Macron appears to take a perverse delight in provoking his subjects, riling them, mocking them, patronising them
The offer has been accepted by the two biggest unions, which announced it was ‘suspending’ the protest, though they have warned the government they will be back if the pledges are not honoured. Some farmers have refused to lift their blockades though. For them it’s not about the money, it’s about the ceaseless degradation of their industry by bureaucrats in Paris and Brussels.
But the biggest convoy of tractors, more than 150, is this morning driving away from Paris. Thirty tractors were in the initial column that set out from Agen on Monday but as they moved north through the countryside their numbers swelled.
So did the crowds who turned out to cheer on the convoy as it motored north towards the capital, as if was an army of liberation. Villagers dished out food, motorists honked their horns, and in Bergerac a priest in his clergy robes blessed each tractor as it passed. He is representative of the Catholic church in France, which has urged the government to ‘listen’ to the farmers.

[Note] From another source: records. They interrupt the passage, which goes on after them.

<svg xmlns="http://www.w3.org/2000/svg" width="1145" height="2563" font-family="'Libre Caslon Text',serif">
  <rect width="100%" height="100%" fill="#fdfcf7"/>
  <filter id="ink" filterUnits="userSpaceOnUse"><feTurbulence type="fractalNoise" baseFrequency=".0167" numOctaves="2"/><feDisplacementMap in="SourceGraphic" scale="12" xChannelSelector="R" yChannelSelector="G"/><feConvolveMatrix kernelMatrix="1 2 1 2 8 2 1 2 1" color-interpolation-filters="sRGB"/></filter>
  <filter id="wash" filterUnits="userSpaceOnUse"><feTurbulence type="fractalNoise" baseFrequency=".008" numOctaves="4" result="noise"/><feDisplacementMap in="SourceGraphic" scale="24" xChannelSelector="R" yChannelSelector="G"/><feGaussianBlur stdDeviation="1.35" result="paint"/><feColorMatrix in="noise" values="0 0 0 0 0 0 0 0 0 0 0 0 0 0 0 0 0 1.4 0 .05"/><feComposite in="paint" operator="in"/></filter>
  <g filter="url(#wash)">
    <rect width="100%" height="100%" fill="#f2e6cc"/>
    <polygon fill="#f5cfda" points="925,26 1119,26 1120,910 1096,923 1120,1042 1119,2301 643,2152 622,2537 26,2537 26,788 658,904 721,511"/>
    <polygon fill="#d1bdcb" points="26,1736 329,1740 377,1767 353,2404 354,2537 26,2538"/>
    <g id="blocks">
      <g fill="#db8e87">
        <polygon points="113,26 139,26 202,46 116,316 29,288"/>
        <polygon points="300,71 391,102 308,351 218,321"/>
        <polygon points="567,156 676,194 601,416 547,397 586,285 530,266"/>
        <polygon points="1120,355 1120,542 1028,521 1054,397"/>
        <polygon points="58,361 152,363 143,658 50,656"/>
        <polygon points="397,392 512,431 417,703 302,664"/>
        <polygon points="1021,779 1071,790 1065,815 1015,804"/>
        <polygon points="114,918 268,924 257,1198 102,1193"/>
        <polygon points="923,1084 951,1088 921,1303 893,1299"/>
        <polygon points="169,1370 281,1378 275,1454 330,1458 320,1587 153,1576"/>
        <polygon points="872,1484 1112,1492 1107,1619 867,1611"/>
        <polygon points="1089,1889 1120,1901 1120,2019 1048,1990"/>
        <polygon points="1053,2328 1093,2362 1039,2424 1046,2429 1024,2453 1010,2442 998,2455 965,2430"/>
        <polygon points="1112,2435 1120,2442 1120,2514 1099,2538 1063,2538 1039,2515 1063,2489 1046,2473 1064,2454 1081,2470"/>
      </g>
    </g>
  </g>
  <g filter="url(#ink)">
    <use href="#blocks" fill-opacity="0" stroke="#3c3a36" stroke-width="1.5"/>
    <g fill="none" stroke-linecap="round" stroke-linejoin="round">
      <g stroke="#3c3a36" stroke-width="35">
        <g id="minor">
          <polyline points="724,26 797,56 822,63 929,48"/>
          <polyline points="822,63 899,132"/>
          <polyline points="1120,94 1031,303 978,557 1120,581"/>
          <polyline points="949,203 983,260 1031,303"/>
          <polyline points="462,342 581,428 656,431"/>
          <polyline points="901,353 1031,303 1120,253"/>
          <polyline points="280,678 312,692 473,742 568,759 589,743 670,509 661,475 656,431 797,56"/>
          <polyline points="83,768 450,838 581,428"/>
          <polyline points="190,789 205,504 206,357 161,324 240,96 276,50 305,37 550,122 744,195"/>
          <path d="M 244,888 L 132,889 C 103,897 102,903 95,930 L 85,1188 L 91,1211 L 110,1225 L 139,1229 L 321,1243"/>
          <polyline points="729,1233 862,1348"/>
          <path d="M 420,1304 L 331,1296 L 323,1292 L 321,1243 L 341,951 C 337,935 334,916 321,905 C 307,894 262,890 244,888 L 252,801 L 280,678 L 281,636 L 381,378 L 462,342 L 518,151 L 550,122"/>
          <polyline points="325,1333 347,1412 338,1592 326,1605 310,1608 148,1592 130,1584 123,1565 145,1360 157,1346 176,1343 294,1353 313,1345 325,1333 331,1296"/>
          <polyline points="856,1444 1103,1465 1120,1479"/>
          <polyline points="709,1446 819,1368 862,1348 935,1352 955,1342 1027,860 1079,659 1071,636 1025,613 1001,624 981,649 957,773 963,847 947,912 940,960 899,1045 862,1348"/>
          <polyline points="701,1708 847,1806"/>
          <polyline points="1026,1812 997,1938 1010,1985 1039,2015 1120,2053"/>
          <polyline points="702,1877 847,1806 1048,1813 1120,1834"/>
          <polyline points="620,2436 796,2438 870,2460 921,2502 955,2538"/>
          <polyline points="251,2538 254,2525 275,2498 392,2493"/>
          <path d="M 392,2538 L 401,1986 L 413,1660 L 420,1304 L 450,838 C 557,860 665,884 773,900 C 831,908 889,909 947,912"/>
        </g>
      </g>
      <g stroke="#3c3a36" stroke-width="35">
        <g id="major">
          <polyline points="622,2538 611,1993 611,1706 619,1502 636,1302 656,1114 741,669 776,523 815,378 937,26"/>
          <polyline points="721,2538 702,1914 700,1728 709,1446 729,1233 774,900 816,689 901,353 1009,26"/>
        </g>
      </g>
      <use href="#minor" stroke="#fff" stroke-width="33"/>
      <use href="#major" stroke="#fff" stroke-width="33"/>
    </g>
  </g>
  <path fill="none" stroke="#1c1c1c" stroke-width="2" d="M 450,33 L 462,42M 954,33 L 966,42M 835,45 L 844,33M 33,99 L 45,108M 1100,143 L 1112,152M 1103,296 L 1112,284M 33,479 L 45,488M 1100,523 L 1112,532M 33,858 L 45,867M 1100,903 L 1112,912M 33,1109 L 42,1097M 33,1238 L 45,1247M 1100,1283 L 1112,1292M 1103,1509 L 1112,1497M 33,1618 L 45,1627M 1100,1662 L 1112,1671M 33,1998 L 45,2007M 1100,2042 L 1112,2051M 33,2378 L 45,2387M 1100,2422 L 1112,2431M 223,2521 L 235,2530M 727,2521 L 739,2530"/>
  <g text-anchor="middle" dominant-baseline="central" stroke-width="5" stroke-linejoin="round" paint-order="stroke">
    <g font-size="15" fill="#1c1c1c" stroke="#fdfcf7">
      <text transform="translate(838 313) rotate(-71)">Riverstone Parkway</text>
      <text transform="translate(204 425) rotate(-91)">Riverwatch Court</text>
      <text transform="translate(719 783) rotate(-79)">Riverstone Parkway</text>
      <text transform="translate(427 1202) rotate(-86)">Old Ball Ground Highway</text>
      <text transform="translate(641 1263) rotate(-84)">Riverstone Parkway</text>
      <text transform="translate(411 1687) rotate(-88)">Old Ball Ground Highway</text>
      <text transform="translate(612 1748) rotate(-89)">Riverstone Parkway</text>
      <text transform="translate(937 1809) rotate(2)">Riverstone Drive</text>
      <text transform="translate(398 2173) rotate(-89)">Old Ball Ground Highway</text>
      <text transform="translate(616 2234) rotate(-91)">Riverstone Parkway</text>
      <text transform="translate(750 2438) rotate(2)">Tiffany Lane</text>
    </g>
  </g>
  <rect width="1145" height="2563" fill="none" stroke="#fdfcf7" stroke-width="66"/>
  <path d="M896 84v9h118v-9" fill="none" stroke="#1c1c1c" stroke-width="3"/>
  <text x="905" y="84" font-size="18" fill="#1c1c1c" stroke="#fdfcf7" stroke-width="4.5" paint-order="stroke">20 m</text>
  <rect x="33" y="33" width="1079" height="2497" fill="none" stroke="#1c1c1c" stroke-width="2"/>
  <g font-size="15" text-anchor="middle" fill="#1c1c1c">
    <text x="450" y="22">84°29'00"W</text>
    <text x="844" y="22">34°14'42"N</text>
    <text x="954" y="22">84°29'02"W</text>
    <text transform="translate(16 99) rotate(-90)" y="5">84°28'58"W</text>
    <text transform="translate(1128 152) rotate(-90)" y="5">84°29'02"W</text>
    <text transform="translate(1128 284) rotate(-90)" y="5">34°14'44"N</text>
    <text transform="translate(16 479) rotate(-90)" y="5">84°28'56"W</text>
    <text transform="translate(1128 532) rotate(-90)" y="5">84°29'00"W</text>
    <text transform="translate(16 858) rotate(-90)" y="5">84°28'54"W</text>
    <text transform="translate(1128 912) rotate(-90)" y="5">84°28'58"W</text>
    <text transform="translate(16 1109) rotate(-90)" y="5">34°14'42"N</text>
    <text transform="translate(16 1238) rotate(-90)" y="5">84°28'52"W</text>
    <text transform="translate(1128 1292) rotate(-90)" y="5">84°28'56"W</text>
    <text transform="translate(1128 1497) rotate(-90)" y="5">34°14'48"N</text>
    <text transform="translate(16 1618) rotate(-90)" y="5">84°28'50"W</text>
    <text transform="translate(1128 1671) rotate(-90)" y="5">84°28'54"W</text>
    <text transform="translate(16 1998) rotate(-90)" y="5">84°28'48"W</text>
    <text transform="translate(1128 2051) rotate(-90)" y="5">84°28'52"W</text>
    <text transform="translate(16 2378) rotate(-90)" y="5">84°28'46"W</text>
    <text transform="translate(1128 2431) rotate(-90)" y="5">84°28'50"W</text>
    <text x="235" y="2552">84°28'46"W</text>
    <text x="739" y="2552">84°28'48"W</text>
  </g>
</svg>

The police who shadowed the tractors didn’t join in the good cheer but their sympathies nonetheless lie with the farmers. In an interview this week, Rudy Manna, a spokesman for one of the police unions, said: ‘They need to know that the cops of France support this movement’.
Many of the police and gendarmes come from the countryside; they see the distress first-hand. According to Manna, they understand ‘that these farmers can’t take it any more’. Millions of French can’t take any more of this ruling elite, described by one prominent conservative commentator recently as ‘little grey men who understand nothing about France’.
No one is more ignorant than Emmanuel Macron. As the farmers barbecued brie and sausages by the side of the motorways on Tuesday evening, the president in all his finery attended a state banquet at the royal palace in Sweden. He and his host, Carl XVI Gustaf, looked like men without a care in the world. The king’s wife wore a tiara of yellow gold adorned with white pearls – a gift from Emperor Napoleon I to his first wife.
Footage of the banquet provoked a mix of outrage and bewilderment in France. Hobnobbing with royalty when the country is in revolt! Has the man no sense of shame, no sense of history? But throughout his presidency, Macron has appeared to take a perverse delight in provoking his subjects, riling them, mocking them, patronising them.
Last year, at the height of the massive street protests against the government’s pension reforms, the noted historian Emmanuel Todd was asked what he thought of President Macron. ‘He reminds me of those excited children who are testing the limits, expecting an adult to stop them,’ he said. ‘What would be good, would be if French people became adults and stopped the Macron child.’
To be fair to the French, many have tried to stand up to their president: the Yellow Vests, the transport workers in 2019, the 200,000 who protested against his Covid passport, the vast numbers who demonstrated last year, the farmers – not to mention the teachers, who staged a walkout on Thursday over pay and conditions.
But to no effect. Macron believes he was born to rule: last year he expressed his irritation that the constitution limited a president to two consecutive terms. As it is, there are more than three years left on his second mandate, plenty of time for him to keep testing the limits of the French.
One of the placards that adorned the tractors in the column that traversed France this week read ‘Paris, we’re on our way’. They didn’t quite get there, but one can’t help feeling they will be back before long.